Kaiser Permanente must pay millions to Pomona Valley Hospital Medical Center over the years of underpayments for out-of-network emergency medical care, according to a Tuesday final judgment ending a battle of appeals between the two.
The case was initially filed by Pomona Valley Hospital in 2019 and had faced a jury in 2023. There, Pomona Valley Hospital successfully argued that the $39.8 million it received from Kaiser Health Plan, the organization’s insurance arm, between October 2017 and March 2020, for $136.6 million of total billed charges (nearly 4,100 total claims) was insufficient to cover the reasonable value of the emergency services it provided.
The jury returned a verdict for the amount Pomona Valley Hospital had sought—about $105 million.
However, the trial court later found it had improperly admitted, as evidence, a 2004 contract between Kaiser and Pomona Valley Hospital, that outlined emergency care rates between the parties until its termination in 2017.
That triggered a sequence of legal back-and-forth—the conditional granting of a new trial to Kaiser, the acceptance by Pomona Valley Hospital of a remitted judgment $8 million lower than the trial reward, Kaiser’s appeal of the remittitur and then Pomona Valley Hospital’s cross appeal regarding whether it was proper to introduce the 2004 contract during trial.
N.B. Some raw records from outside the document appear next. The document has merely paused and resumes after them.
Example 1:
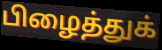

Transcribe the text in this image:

பிழைத்துக்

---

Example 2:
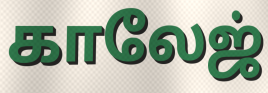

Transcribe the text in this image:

காலேஜ்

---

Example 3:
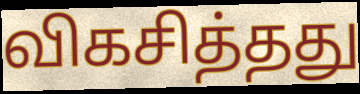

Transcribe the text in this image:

விகசித்தது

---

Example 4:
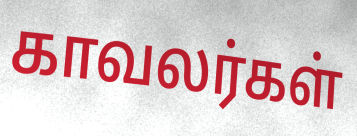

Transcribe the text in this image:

காவலர்கள்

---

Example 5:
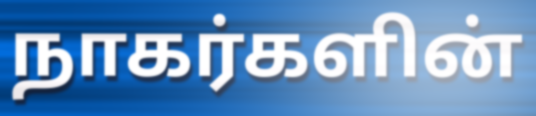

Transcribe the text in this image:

நாகர்களின்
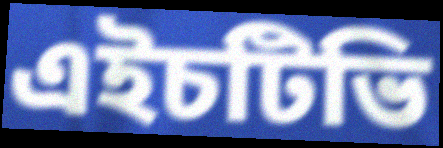
এইচটিভি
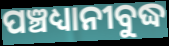
ପଞ୍ଚଧ୍ୟାନୀବୁଦ୍ଧ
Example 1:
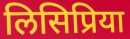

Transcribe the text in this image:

लिसिप्रिया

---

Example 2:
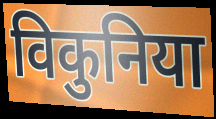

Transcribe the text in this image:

विकुनिया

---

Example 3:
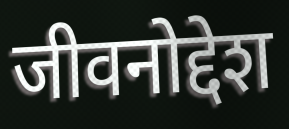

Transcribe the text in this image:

जीवनोद्देश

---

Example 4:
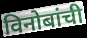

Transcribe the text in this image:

विनोबांची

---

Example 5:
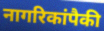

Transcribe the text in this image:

नागरिकांपैकी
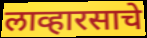
लाव्हारसाचे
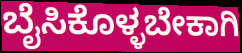
ಬೈಸಿಕೊಳ್ಳಬೇಕಾಗಿ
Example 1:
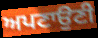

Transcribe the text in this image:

ਅਪਣਾਉਣੀ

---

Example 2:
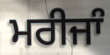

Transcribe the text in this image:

ਮਰੀਜਾੰ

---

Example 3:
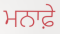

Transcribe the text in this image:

ਮਨਾਫ਼ੇ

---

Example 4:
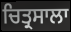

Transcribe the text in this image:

ਚਿਤ੍ਰਸਾਲਾ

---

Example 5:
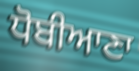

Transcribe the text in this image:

ਧੋਬੀਆਣਾ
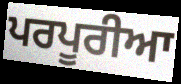
ਪਰਪੂਰੀਆ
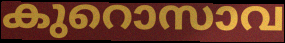
കുറൊസാവ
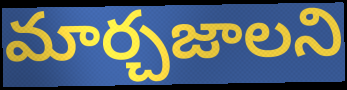
మార్చజాలని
The issue then went before a state appellate court, which considered several arguments from Kaiser regarding excluded evidence and improper expert testimony during the trial and that the 2004 contract impacted liability and not just damages. Earlier this year, the appellate court shot down each of those arguments—and sided with Pomona Valley Hospital’s argument on the 2004 contract, making the lower court’s granting of a new trial motion an error—but allowed for a reduction in interest applied to the judgment amount.
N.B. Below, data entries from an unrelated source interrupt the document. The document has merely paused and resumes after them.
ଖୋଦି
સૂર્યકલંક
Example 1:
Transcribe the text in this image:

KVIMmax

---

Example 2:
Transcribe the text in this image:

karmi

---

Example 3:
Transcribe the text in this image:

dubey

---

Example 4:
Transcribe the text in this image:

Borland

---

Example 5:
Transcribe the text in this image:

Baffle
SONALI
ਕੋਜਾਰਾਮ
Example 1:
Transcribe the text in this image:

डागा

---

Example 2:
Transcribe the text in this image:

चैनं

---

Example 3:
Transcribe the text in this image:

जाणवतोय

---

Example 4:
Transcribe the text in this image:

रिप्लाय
A petition for California’s Supreme Court to review the case was denied last week, and on Tuesday, the lower court entered a final judgment of $82.3 million, which, according to the legal firm representing Pomona Valley Hospital, included prejudgment interest and costs.
Pomona Valley Hospital is a 427-bed nonprofit community medical center that serves patients in eastern Los Angeles and western San Bernardino counties.
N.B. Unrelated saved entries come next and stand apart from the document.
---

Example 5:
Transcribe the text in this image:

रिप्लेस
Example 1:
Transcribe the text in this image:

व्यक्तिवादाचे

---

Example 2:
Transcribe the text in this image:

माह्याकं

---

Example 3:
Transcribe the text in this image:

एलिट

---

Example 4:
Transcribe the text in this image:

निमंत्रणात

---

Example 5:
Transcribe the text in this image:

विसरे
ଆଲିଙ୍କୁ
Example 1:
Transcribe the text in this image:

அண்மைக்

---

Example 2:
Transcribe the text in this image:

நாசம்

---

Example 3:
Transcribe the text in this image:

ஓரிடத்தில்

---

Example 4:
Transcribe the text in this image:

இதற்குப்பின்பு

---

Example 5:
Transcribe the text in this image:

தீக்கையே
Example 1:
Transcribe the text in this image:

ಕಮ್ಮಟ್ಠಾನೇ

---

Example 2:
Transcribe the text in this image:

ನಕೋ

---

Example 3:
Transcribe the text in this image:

Kaiser Permanente is the country’s largest nonprofit health system by operating revenue. It operates a membership-based plan that typically sees patients seeking care at its own facilities, but is required to pay out when its members instead go to a nearby outside ED during an emergency.
Fierce Healthcare has reached out to both organizations for comment on the final judgment.
Horst Legal Counsel, which was not involved in the litigation, wrote in an analysis following the appellate court’s ruling that the case is “a useful reminder that a terminated contract is not always a dead document.”
“The legal claim may change, but the prior deal may still matter. For businesses involved in post-termination payment disputes, that pricing history may become one of the most important parts of the case,” the analysis reads.